Master the meaning of dispersion in CBSE Class 11 Applied Mathematics. Learn to measure data variability with clear examples, formulas, and exercises.
Dispersion refers to the extent to which values in a data set are spread around a central tendency, such as the mean or median. While measures of central tendency provide a single representative value, dispersion quantifies the reliability and consistency of that average. For example, if two classes have the same mean score of 70, the class with lower dispersion has more students scoring near 70.
Step 1: Identify the data set: {12, 15, 22, 28, 35}.
Step 2: Find the maximum value (35) and minimum value (12).
Step 3: Apply the formula: Range = 35 − 12 = 23.
Answer: The range of the data set is 23.
Absolute measures of dispersion are expressed in the same units as the original data, such as kilograms or rupees, making them unsuitable for comparing different data sets.
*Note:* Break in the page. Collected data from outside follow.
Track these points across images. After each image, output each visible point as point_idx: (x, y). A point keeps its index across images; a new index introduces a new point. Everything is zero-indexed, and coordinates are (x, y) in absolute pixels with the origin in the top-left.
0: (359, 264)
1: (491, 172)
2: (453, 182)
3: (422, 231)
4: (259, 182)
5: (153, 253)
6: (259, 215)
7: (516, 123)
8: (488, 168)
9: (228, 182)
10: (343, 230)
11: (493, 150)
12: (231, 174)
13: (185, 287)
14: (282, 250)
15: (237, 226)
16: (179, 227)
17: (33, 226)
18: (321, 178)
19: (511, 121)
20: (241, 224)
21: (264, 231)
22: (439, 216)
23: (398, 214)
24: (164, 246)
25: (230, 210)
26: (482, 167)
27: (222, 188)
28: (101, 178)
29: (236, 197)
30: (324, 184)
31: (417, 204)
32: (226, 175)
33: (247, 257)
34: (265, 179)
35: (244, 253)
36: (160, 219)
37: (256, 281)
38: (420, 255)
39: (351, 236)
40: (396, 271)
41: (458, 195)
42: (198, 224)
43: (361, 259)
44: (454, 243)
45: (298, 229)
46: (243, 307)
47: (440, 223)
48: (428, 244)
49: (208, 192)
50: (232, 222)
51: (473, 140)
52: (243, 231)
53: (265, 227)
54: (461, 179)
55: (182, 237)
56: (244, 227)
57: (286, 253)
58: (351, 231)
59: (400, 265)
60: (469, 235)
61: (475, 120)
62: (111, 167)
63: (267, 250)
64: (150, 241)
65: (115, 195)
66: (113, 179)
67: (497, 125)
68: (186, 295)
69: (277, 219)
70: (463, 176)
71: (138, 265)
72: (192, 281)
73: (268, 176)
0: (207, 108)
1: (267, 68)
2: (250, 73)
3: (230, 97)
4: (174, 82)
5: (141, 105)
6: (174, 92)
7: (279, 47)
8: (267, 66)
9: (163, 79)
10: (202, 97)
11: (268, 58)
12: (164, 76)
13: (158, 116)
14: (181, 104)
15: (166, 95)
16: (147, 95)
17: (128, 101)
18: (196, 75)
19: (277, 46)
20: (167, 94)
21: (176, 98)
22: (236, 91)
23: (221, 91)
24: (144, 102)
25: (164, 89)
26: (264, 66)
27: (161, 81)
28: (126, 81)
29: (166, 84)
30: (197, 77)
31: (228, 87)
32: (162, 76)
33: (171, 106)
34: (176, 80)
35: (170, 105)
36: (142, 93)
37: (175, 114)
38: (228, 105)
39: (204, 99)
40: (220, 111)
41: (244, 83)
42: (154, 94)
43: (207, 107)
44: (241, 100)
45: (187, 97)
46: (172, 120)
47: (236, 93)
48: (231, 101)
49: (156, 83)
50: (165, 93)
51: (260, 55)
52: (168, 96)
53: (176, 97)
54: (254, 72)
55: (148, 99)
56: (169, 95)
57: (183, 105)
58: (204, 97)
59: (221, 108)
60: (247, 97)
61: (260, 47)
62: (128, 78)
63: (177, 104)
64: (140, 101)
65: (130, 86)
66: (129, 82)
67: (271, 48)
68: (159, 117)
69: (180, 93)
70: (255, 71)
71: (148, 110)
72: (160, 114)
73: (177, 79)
Relative measures, known as coefficients, are unit-free ratios that allow for the comparison of variability between two distinct data sets. A coefficient of dispersion is calculated by dividing the absolute measure by a central value.
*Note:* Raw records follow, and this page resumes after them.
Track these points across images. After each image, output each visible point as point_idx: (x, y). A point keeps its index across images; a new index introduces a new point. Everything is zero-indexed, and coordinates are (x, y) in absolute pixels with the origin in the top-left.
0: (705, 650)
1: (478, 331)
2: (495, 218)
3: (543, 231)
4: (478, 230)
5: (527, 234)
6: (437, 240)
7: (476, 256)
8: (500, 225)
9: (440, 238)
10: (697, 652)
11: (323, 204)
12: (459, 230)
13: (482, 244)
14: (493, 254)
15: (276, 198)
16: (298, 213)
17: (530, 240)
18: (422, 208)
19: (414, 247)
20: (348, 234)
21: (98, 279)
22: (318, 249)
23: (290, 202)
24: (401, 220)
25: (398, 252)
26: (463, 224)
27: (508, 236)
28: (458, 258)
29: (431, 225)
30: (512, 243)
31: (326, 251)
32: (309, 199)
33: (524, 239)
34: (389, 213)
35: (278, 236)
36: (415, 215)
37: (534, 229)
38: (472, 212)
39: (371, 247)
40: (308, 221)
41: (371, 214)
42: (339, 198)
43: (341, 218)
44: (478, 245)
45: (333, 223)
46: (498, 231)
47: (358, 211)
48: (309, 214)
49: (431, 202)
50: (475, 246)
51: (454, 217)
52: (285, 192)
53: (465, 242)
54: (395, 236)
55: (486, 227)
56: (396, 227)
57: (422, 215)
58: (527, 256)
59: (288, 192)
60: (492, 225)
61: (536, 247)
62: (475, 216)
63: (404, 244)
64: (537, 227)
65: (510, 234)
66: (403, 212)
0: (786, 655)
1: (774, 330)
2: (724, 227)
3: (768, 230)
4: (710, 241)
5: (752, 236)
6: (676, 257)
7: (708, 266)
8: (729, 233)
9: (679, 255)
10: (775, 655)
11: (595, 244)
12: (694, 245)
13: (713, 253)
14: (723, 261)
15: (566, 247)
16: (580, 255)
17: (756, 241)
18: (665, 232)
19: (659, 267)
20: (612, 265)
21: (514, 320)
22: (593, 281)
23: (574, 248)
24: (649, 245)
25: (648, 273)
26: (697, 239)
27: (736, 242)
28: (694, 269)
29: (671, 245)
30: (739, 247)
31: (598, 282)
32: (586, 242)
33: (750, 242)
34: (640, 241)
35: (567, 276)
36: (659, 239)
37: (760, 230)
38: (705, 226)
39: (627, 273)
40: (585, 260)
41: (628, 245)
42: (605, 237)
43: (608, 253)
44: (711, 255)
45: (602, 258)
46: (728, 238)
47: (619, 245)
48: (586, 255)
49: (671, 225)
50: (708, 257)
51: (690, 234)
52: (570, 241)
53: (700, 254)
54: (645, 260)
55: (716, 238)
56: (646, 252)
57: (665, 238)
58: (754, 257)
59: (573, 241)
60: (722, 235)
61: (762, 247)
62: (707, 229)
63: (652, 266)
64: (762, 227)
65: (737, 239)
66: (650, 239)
Step 1: Given data: {10, 20, 30, 40, 50}.
Step 2: Max = 50, Min = 10.
Step 3: Coefficient = (50 − 10) / (50 + 10) = 40 / 60 = 0.67.
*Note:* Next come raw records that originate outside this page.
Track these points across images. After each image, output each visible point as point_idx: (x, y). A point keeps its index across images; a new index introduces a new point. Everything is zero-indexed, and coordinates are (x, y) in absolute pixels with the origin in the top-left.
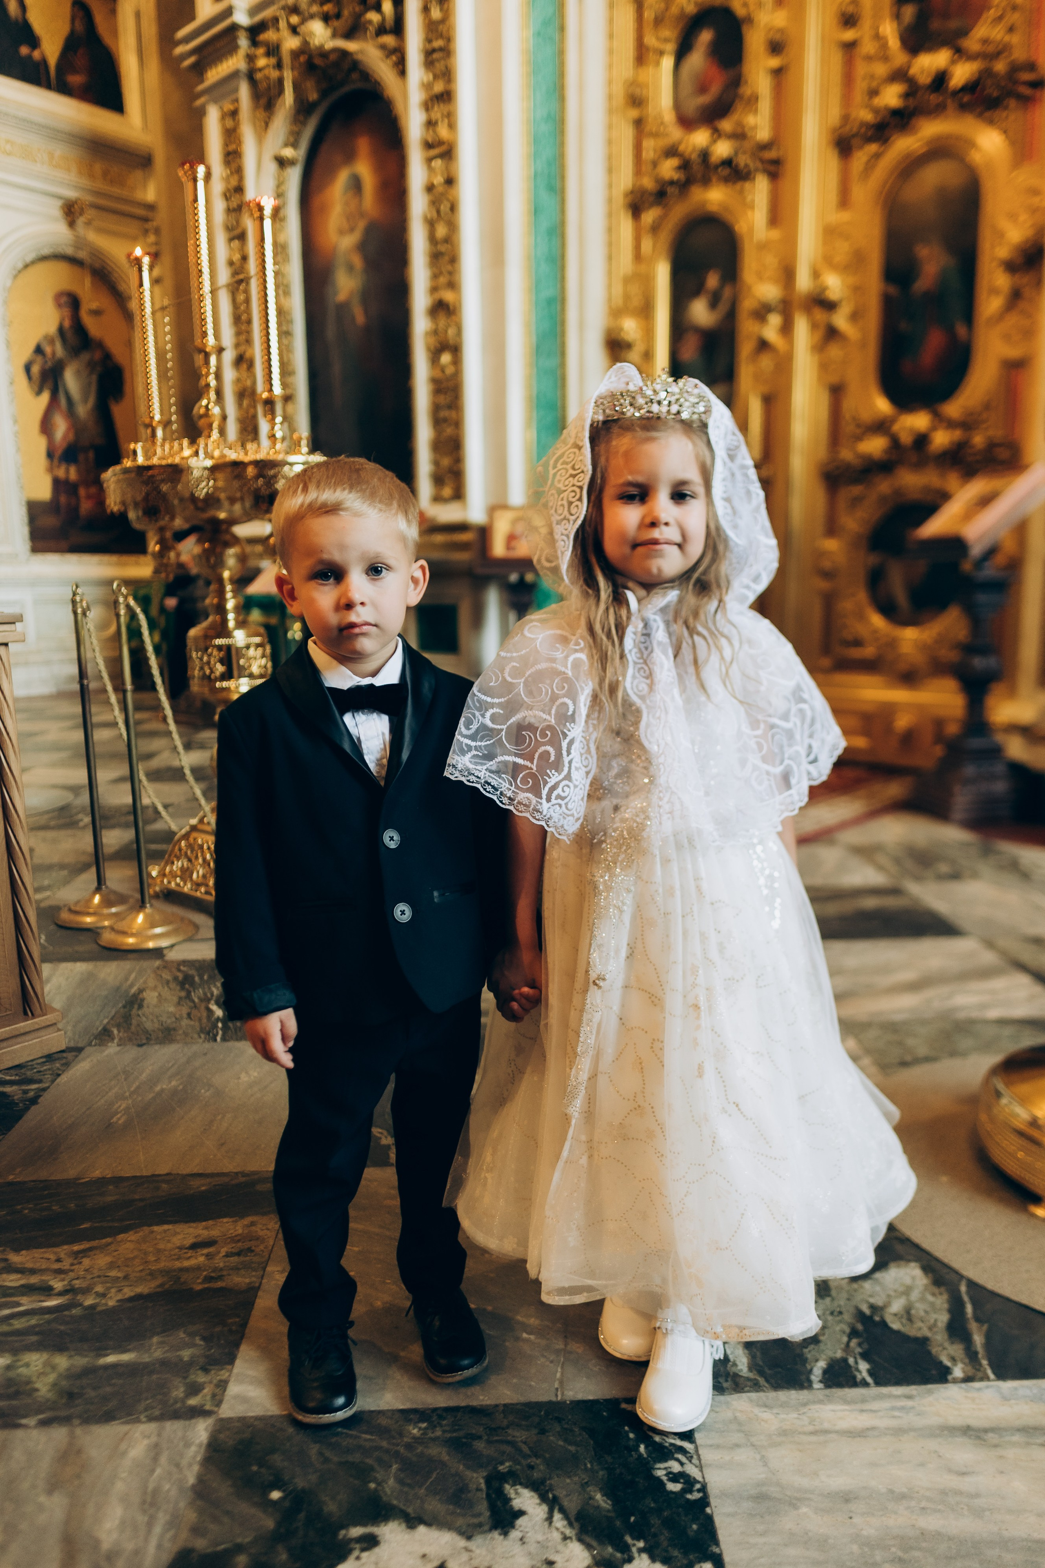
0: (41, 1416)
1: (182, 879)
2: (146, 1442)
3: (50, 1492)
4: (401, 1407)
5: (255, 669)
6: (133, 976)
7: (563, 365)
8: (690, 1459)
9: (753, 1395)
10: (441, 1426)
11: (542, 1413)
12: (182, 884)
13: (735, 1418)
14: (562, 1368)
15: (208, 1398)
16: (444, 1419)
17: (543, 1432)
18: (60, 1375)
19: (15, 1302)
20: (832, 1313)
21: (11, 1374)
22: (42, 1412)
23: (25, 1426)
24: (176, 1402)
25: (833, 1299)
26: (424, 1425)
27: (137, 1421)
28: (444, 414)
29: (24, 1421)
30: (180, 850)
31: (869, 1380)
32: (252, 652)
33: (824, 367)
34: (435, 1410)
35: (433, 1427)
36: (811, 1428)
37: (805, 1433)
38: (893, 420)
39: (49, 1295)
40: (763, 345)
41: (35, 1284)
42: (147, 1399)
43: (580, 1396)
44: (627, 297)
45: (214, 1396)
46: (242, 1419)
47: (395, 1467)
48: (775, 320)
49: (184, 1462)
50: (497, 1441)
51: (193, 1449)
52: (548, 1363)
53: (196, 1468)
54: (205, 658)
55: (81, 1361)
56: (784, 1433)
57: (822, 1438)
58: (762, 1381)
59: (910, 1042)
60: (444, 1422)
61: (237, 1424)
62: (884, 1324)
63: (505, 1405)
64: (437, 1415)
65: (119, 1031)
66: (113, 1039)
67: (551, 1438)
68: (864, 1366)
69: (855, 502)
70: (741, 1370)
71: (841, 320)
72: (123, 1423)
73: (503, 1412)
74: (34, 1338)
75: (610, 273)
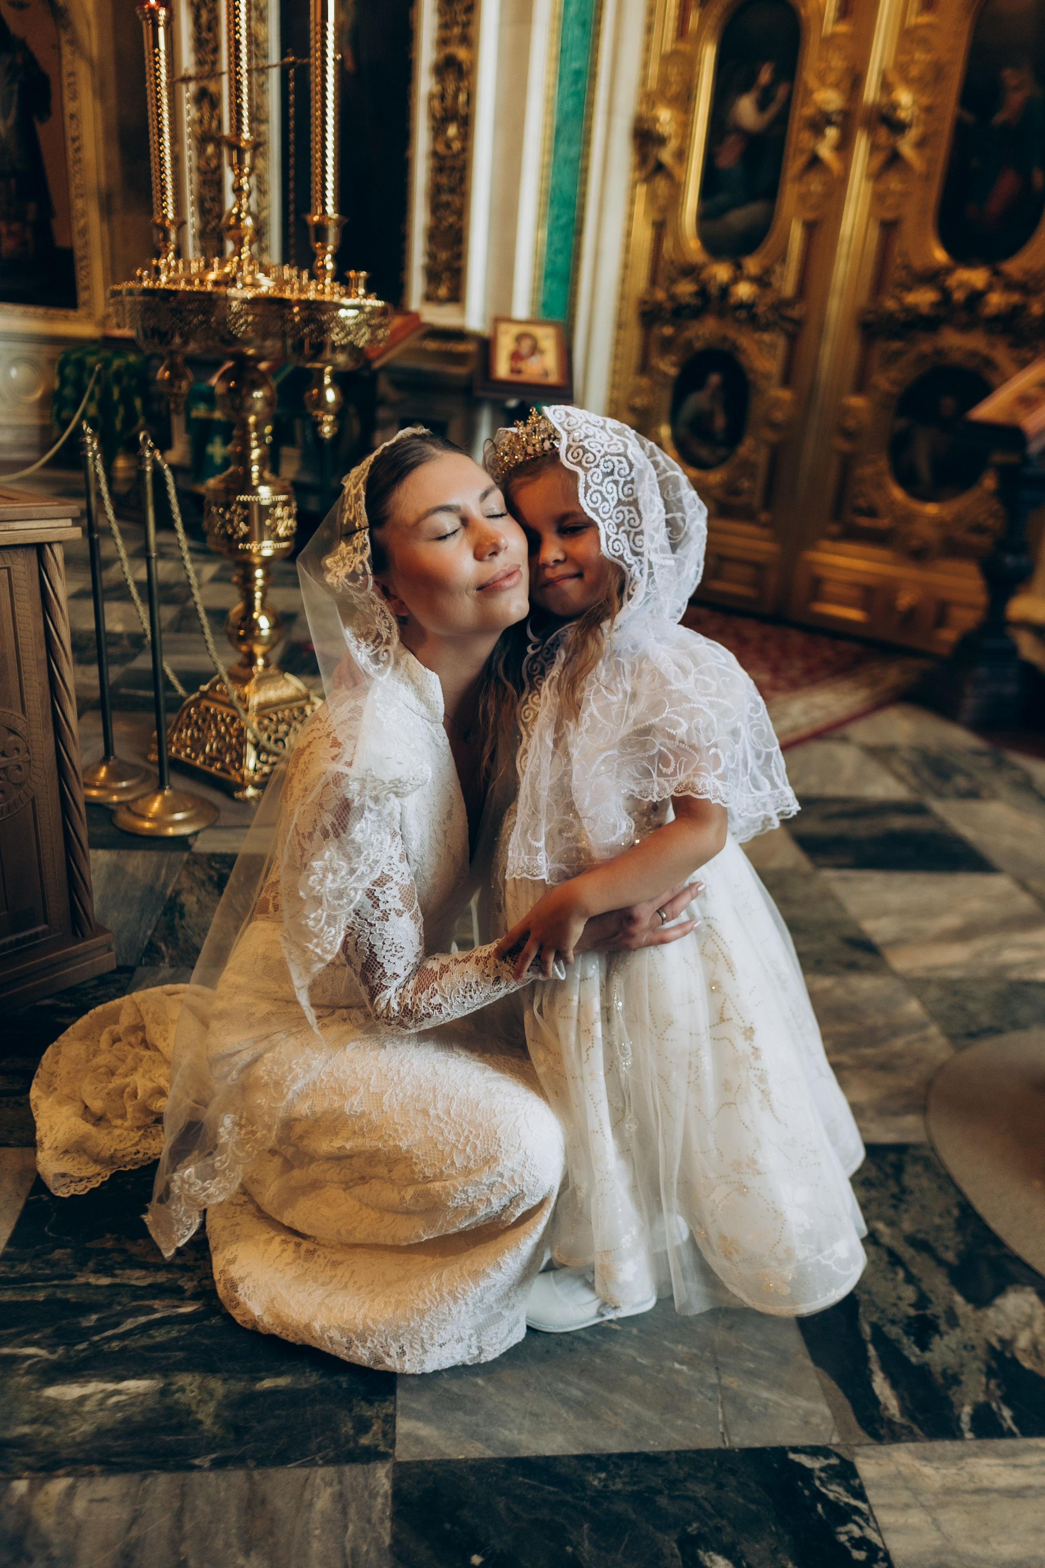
0: (214, 1456)
1: (192, 750)
2: (329, 1490)
3: (247, 1554)
4: (575, 1452)
5: (281, 531)
6: (163, 872)
7: (585, 155)
8: (867, 1521)
9: (911, 1446)
10: (620, 1477)
11: (715, 1463)
12: (193, 755)
13: (900, 1473)
14: (722, 1407)
15: (380, 1436)
16: (621, 1469)
17: (720, 1486)
18: (220, 1404)
19: (147, 1306)
20: (965, 1347)
21: (168, 1401)
22: (213, 1451)
23: (199, 1468)
24: (348, 1442)
25: (963, 1330)
26: (603, 1475)
27: (313, 1464)
28: (445, 198)
29: (197, 1462)
30: (189, 716)
31: (1015, 1429)
32: (279, 512)
33: (879, 198)
34: (610, 1456)
35: (612, 1477)
36: (971, 1486)
37: (966, 1492)
38: (948, 271)
39: (182, 1299)
40: (815, 161)
41: (162, 1283)
42: (317, 1437)
43: (747, 1444)
44: (664, 80)
45: (385, 1434)
46: (421, 1463)
47: (586, 1526)
48: (832, 133)
49: (375, 1517)
50: (679, 1497)
51: (380, 1500)
52: (707, 1401)
53: (388, 1524)
54: (228, 516)
55: (238, 1386)
56: (949, 1491)
57: (983, 1498)
58: (916, 1430)
59: (972, 1006)
60: (622, 1473)
61: (417, 1470)
62: (1015, 1362)
63: (677, 1452)
64: (613, 1463)
65: (168, 948)
66: (163, 958)
67: (731, 1494)
68: (1007, 1413)
69: (892, 358)
70: (894, 1415)
71: (906, 147)
72: (300, 1466)
73: (677, 1460)
74: (180, 1355)
75: (647, 49)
Answer: The coefficient of range is 0.67.
A good measure of dispersion should be rigidly defined, easy to calculate, and based on all observations in the data set. It should also be capable of further algebraic treatment and remain unaffected by sampling fluctuations. Dispersion is zero only when all observations in the data set are identical.
Step 1: Data set: {5, 5, 5}.
Step 2: Mean (μ) = (5+5+5)/3 = 5.
Step 3: Dispersion = Σ(5-5)²/3 = 0.
Answer: Since all values are identical, the dispersion is 0.